Quick overview of the fields to pay attention to:
- AWS Credentials – If you leave this as the default, it will authenticate with the AWS IAM that was used to configure the Matillion instance
- Account – Snowflake account name
After creating the project, I can test the credentials and begin building.
Pipeline Overview
Now that the project is built, I’m ready to get started. The first thing to do here is to figure out what I want my workflow to accomplish so I can plan what tools to use accordingly. As T. Boone Pickens once said, “A fool with a plan can beat a genius with no plan any day.” In this scenario, I’m the fool with the plan. This project is going to be analyzing data from two sources: The Dark Sky API for weather, and performance data from a fitness iOS app or Fitbit. This will help to figure out how weather conditions impact my performance.

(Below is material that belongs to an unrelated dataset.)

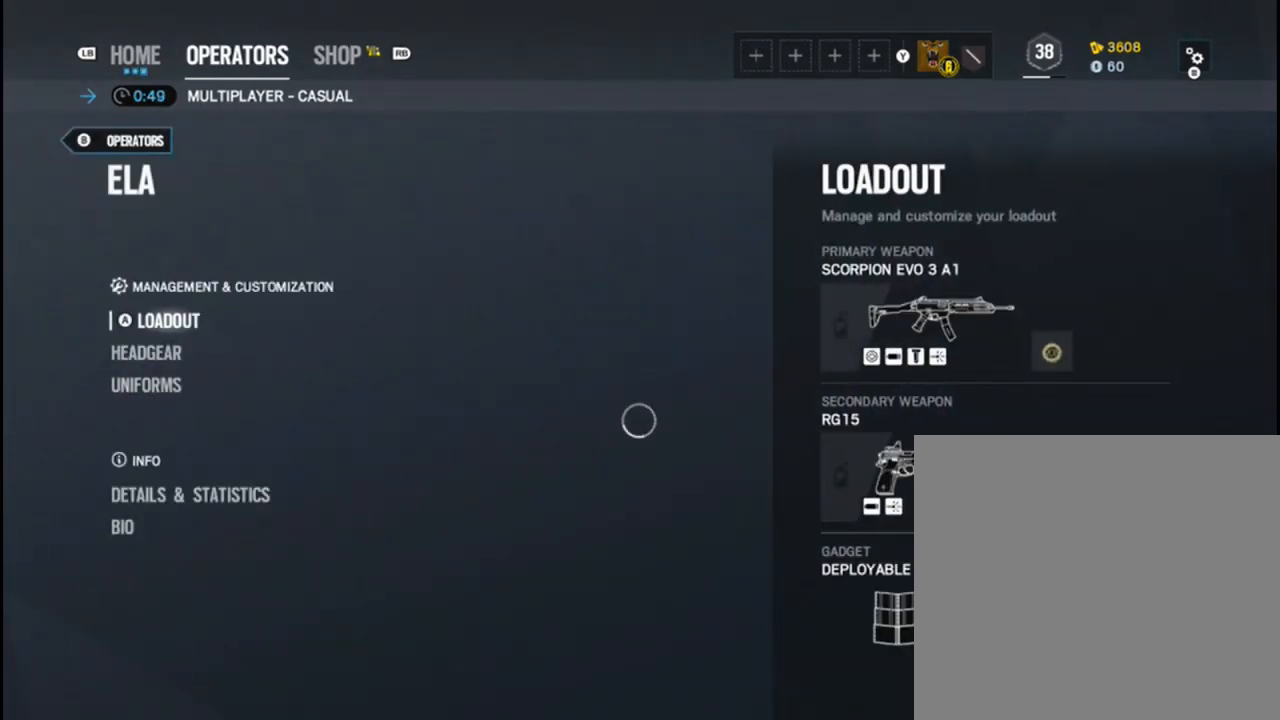
{"buttons": [], "left_stick": "center", "right_stick": "center", "events": [[283, "left_stick", "down"], [467, "left_stick", "center"]]}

After getting out and running around ’til my face turns blue, I want to upload this data to an AWS S3 bucket on a predetermined schedule (maybe with a fancy Python script 😊). From S3, I then want Matillion to take the Dark Sky JSON data and load it into a table, then do the same with the workout data. From there, I’m going to let Matillion to build a view with the tables that hold my data. Then, I will connect it to a Tableau dashboard for visualizations.
It’s going to look something like this:
Getting the Matillion Job Started
The first step of my Matillion job will be reading files in my S3 bucket and storing their names in an environment variable for later use. To accomplish this, I created an Orchestration Job in Matillion and attached the File Iterator component to the beginning of my workflow. The File Iterator is selected in the screenshot below. The iterator reads through my S3 bucket iw-holt and stores each file name in the variable file_name. Additional functionality allows me to filter the selection with RegEx, which will be useful for this project.

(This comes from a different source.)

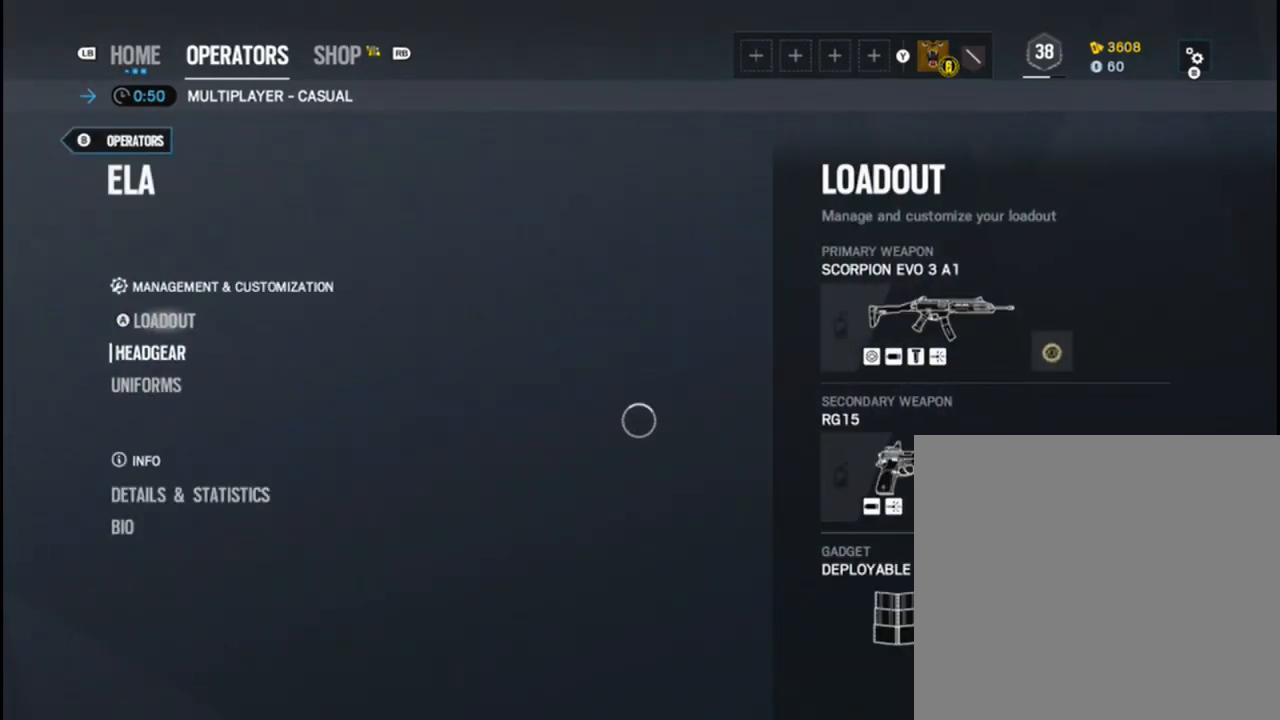
{"buttons": [], "left_stick": "center", "right_stick": "center", "events": []}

This is just the beginning of my data pipeline’s requirements. Over the coming weeks, I will be adding extensively to this project, and I am excited to walk you guys through the process. In the future, expect blog posts about:
- Building and loading tables with Matillion (makes working with JSON even easier!)
- Using Matillion to clean semi-structured ata
- Snowflake’s performance with a live connection to Tableau
- Anything interesting I encounter building the pipeline …
If there is anything you would like to see represented in the project, please feel free to drop it in the comments! I will be using Matillion quite a bit, but I will definitely keep my eyes peeled for opportunities to introduce Talend and Fivetran. I am excited to showcase for you guys the power of some of these cloud tools I’ve grown to love so much. Using cloud ETL tools with Snowflake makes something like this not only possible but easy. This will be a great learning experience for everyone observing and potentially could give you guys an example of how to build the pipeline for your own data warehouse!